Clinton, Obama take center stage at Iowa debate - The two dominate as participants and as topics of discussion.

des moines -- Debating for the first time in Iowa, eight Democratic presidential hopefuls on Sunday renewed their sparring over experience, Iraq and their ability to overcome the country's red-blue electoral divide.

Whether it was the early hour -- the local starting time was 8 a.m. -- or the churchly sanctity of a Sunday morning, the session was among the tamest of the campaign season. Much of the 90-minute program was dominated by the two front-runners, Sens. Hillary Rodham Clinton of New York and Barack Obama of Illinois, both as participants and as topics of discussion.

The first question from moderator George Stephanopoulos of ABC News went to the heart of what many Democrats are mulling over: whether Obama is too inexperienced and Clinton too divisive to be elected president.

The candidates were read some of the harsher remarks they have uttered on the campaign trail. For the most part they declined to repeat them on stage at Drake University, with one exception: Sen. Joseph R. Biden Jr. of Delaware did not back away from his assertion that Obama, who is midway through his first Senate term, lacked the seasoning to be president. "I stand by the statement," Biden said.

Sen.

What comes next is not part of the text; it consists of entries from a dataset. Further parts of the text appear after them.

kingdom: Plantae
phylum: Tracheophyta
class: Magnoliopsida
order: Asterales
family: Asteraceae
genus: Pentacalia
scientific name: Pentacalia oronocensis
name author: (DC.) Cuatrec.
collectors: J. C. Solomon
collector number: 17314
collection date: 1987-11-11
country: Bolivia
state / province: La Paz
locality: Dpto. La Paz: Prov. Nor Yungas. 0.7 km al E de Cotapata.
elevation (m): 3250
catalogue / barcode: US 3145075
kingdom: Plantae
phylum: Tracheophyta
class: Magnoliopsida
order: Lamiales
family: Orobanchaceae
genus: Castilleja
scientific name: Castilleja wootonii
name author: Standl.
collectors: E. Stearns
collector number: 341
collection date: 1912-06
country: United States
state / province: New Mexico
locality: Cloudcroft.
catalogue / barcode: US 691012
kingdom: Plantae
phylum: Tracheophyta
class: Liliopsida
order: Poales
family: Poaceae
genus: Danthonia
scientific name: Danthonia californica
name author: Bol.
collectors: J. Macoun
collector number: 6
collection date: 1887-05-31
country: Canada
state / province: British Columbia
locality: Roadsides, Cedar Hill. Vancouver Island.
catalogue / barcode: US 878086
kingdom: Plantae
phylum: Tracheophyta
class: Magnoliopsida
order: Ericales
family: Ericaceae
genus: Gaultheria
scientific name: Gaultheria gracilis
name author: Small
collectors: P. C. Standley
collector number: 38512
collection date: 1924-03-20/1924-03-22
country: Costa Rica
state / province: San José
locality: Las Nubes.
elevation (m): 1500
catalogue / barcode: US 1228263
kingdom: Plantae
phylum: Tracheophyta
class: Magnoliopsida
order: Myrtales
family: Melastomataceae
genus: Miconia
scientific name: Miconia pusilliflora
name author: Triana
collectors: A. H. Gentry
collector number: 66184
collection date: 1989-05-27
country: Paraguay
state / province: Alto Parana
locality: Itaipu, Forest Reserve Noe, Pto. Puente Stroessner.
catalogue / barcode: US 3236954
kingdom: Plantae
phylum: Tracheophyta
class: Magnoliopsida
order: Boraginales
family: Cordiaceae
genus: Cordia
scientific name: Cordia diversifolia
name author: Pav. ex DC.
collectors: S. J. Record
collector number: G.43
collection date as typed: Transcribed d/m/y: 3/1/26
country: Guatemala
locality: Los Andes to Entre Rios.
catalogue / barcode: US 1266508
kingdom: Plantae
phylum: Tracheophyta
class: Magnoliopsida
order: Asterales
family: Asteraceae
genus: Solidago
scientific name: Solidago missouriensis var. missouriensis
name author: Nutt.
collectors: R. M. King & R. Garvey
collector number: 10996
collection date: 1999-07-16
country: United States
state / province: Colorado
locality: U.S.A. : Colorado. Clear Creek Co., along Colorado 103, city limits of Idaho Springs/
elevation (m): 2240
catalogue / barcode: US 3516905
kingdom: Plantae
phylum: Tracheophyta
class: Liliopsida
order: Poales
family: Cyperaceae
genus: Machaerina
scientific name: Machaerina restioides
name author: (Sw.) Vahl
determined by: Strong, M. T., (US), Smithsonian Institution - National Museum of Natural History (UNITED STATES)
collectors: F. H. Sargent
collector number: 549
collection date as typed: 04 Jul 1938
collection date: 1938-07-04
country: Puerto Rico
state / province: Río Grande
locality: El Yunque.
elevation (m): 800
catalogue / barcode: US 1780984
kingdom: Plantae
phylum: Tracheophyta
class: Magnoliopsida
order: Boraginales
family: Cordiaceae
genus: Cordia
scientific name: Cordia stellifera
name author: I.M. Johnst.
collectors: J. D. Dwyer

Christopher J. Dodd of Connecticut also took a veiled shot at Obama. "You're not going to have time in January of '09 to get ready for this job," said Dodd, a veteran of more than three decades in Congress.

But Clinton, who has accused Obama of naivete in foreign affairs, offered no such criticism Sunday. "I'm running on my own qualifications and experience," she said, adding that "it's really up to the voters" to parse the differences among candidates.

Obama, who quipped that he prepared for the debate by riding the bumper cars at the nearby Iowa State Fair, similarly declined to engage on the question of whether Clinton was too polarizing to win the White House, a criticism implicit as he campaigns across the country.

With Clinton standing on the opposite end of the stage -- their positioning determined by lot -- Obama said he believed that any candidate who won the Democratic nomination would prevail in November 2008. The primary selection process starts here in Iowa, with precinct caucuses scheduled for January.

Obama took a more indirect swipe at his chief rival. "What I'm suggesting is that we're going to need somebody who can break out of the political pattern that we've been in over the last 20 years," he said. Asked whether Clinton was part of the troublesome status quo, Obama said he would not be running if he did not believe he was the candidate best able to break with the past.